10(23) июля на борту броненосца «Франция» дается прощальный обед. Несмотря на пышные украшения, хорошо видны тяжелые 30 сантиметровые орудия, возвышающиеся над головами гостей. Пуанкаре просит царя о беседе с глазу на глаз. Оба отправляются на капитанский мостик. Между тем царица беседует с французским послом. Как впоследствии узнает последний, Пуанкаре еще раз выразил свою тревогу. Он опасался австро-германской военной акции против Сербии, на которую придется ответить объединенными усилиями дипломатии. И чем сложнее будет положение, тем тверже и сплоченнее должны будут показать себя союзники в переговорах и необходимых уступках.

Вскоре после этого в лунном свете «Франция» уходит на Стокгольм.

На следующий день нагрянула новость об ультиматуме, который Австрия поставила Сербии. Германия специально придержала его до отъезда Пуанкаре из Петербурга.

ДАННЫЕ —
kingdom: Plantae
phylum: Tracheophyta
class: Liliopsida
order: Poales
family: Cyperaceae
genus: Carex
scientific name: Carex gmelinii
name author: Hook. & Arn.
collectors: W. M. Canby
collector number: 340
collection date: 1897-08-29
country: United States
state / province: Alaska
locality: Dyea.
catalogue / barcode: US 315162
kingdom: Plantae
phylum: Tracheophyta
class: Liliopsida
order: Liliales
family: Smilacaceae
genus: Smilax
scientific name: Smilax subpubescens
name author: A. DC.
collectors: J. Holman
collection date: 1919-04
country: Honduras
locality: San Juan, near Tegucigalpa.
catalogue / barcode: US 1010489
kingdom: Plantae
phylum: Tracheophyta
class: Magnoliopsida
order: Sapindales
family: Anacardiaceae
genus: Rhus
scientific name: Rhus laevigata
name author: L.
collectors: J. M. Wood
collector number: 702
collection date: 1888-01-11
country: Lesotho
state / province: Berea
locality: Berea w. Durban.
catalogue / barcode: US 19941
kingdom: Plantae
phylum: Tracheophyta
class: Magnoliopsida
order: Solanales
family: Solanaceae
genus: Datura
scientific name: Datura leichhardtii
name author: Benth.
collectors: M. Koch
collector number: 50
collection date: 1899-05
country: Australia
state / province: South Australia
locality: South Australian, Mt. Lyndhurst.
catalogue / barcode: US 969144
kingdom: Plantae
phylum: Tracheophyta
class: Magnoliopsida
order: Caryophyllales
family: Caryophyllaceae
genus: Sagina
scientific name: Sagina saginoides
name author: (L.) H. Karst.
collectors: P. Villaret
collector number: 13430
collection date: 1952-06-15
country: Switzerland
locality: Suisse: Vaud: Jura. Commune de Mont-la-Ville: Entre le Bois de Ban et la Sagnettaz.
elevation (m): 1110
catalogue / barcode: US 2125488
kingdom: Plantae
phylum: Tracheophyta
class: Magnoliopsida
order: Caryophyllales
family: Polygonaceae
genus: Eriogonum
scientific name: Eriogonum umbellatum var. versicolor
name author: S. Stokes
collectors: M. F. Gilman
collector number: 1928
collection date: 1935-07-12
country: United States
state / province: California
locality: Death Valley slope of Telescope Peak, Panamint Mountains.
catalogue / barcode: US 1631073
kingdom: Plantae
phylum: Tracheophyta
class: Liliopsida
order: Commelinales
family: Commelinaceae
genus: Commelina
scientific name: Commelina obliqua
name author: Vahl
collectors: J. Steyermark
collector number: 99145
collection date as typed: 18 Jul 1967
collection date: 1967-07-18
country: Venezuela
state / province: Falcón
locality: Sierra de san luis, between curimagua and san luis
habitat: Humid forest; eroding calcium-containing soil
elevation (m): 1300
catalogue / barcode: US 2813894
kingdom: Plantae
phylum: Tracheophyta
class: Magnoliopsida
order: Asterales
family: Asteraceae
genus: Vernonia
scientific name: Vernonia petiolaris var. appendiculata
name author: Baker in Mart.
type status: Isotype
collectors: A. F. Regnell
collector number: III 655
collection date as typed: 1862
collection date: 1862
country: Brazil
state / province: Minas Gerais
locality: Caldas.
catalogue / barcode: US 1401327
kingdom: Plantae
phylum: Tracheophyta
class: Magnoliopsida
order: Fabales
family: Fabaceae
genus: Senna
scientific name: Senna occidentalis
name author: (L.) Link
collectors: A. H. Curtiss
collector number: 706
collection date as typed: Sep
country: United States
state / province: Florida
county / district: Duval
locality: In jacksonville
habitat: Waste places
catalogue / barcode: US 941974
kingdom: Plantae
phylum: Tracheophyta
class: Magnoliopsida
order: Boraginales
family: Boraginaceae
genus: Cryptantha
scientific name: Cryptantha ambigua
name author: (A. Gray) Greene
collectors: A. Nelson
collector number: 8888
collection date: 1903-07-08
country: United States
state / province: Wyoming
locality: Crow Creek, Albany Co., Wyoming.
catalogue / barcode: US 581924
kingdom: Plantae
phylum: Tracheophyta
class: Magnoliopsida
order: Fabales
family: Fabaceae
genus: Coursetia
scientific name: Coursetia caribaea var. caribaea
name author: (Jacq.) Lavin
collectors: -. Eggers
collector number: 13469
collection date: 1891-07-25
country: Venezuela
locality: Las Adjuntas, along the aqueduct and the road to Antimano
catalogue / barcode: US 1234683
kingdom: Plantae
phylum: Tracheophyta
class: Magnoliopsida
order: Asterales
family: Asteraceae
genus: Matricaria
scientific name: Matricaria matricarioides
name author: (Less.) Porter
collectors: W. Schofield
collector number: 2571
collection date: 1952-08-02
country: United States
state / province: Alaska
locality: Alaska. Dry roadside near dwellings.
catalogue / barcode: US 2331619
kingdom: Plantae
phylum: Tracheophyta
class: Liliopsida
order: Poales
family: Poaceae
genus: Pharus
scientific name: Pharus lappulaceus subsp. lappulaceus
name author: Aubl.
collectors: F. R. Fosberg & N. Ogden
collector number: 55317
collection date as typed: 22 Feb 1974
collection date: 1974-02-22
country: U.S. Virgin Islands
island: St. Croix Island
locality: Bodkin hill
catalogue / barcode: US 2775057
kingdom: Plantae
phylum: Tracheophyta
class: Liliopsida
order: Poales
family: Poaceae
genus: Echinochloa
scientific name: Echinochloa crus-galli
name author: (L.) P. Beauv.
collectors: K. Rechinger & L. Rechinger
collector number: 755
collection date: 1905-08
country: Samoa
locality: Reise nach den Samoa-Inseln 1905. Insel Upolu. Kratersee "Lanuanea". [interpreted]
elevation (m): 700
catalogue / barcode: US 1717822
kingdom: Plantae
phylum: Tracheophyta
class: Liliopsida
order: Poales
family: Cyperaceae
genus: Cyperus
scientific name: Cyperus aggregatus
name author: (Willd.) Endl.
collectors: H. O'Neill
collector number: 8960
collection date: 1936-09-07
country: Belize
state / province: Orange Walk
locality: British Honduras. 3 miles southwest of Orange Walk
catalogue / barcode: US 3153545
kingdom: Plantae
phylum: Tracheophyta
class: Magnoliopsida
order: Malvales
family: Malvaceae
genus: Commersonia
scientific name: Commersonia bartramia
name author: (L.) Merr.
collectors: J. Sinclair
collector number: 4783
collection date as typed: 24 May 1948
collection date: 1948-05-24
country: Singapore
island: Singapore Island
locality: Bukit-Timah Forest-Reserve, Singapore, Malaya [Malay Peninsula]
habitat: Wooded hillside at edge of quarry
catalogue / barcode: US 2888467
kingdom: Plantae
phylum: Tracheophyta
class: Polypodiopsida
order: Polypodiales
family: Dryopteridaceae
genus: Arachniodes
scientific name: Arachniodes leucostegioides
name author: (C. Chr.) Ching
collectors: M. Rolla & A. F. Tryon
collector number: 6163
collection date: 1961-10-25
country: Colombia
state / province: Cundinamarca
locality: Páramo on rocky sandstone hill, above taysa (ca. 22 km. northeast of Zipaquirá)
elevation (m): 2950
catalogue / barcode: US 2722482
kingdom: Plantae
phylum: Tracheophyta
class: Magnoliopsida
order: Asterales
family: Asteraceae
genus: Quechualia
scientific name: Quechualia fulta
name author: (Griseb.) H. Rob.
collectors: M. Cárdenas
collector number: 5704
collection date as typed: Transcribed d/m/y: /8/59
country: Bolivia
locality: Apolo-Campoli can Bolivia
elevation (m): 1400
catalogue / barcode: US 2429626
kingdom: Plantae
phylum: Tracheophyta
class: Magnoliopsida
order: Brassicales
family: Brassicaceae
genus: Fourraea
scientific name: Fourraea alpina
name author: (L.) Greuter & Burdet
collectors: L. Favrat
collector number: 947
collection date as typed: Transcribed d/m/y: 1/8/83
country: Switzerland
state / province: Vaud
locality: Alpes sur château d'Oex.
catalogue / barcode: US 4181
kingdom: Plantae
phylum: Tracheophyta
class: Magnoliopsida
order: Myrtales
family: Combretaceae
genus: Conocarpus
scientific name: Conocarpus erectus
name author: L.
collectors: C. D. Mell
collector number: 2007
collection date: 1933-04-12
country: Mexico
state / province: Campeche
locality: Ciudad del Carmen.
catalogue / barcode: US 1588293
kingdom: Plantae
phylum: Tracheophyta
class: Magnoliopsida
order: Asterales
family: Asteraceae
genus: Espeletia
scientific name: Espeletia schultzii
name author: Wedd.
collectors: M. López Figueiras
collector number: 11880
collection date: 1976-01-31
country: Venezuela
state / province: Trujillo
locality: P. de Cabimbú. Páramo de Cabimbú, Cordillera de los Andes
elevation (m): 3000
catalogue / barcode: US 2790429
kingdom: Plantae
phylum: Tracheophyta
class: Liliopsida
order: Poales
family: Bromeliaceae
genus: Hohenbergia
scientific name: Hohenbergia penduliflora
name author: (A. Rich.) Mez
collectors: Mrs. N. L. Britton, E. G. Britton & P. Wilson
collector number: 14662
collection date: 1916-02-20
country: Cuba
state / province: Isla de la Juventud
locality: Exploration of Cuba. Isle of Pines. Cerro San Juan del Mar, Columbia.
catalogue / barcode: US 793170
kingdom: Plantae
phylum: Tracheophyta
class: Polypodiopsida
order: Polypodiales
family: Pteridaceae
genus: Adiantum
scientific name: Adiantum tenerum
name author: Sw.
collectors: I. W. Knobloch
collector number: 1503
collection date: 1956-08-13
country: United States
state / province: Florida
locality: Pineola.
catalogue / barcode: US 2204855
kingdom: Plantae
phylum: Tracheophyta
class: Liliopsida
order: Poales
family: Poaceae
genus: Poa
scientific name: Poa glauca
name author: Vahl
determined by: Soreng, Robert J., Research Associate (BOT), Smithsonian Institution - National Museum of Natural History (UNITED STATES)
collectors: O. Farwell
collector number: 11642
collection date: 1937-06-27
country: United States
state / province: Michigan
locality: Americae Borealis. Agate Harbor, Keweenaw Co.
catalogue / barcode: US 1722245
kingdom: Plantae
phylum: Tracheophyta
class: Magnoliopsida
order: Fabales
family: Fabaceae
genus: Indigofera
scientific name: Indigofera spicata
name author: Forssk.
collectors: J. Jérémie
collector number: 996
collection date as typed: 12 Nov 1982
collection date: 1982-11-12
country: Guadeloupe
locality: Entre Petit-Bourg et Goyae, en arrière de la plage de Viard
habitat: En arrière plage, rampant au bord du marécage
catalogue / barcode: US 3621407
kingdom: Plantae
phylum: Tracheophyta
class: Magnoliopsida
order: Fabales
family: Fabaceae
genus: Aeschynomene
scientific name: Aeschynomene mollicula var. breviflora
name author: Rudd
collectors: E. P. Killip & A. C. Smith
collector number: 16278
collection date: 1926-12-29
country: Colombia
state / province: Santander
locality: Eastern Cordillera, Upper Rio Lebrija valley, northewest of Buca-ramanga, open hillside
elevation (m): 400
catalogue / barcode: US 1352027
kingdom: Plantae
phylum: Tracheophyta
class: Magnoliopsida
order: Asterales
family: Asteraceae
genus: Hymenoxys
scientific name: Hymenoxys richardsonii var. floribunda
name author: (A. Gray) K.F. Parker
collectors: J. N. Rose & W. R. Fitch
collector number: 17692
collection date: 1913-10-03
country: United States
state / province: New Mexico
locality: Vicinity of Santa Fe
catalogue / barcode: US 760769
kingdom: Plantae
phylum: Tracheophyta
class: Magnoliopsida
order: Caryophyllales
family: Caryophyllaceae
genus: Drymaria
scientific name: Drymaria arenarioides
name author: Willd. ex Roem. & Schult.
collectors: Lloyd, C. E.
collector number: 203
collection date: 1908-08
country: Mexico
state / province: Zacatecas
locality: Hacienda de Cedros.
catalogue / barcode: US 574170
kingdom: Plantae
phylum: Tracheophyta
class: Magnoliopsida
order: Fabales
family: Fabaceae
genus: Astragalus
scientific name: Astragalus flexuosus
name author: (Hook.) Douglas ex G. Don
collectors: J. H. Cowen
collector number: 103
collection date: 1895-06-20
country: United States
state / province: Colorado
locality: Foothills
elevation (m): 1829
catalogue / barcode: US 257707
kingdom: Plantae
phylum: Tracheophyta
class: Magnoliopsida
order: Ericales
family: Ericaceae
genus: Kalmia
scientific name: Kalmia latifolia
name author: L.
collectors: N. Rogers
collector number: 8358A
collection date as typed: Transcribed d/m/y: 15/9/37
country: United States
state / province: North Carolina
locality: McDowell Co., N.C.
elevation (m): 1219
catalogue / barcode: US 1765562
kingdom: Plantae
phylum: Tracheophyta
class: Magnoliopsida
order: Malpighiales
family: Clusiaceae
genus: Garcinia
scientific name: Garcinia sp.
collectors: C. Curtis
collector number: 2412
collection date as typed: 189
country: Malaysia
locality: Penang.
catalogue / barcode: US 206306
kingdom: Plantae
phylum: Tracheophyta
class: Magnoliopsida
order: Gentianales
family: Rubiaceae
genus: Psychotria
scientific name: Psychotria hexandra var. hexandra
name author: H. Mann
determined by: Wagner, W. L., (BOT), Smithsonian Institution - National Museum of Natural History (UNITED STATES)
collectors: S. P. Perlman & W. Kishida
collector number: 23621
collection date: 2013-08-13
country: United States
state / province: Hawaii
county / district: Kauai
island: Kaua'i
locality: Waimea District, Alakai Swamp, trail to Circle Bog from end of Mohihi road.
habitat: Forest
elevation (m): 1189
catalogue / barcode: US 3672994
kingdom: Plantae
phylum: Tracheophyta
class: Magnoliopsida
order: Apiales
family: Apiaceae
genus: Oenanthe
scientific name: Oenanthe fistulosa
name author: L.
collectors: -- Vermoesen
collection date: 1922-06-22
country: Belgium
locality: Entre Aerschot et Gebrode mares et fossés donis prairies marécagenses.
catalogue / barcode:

ЧТО ТРЕБУЕТСЯ —
Ответьте по тексту на три вопроса:
1. На борту какого броненосца дается прощальный обед?
2. Куда уходит этот броненосец вскоре после обеда?
3. Какой стране Австрия поставила ультиматум?

ОТВЕТ —
1. На борту броненосца «Франция».
2. На Стокгольм.
3. Сербии.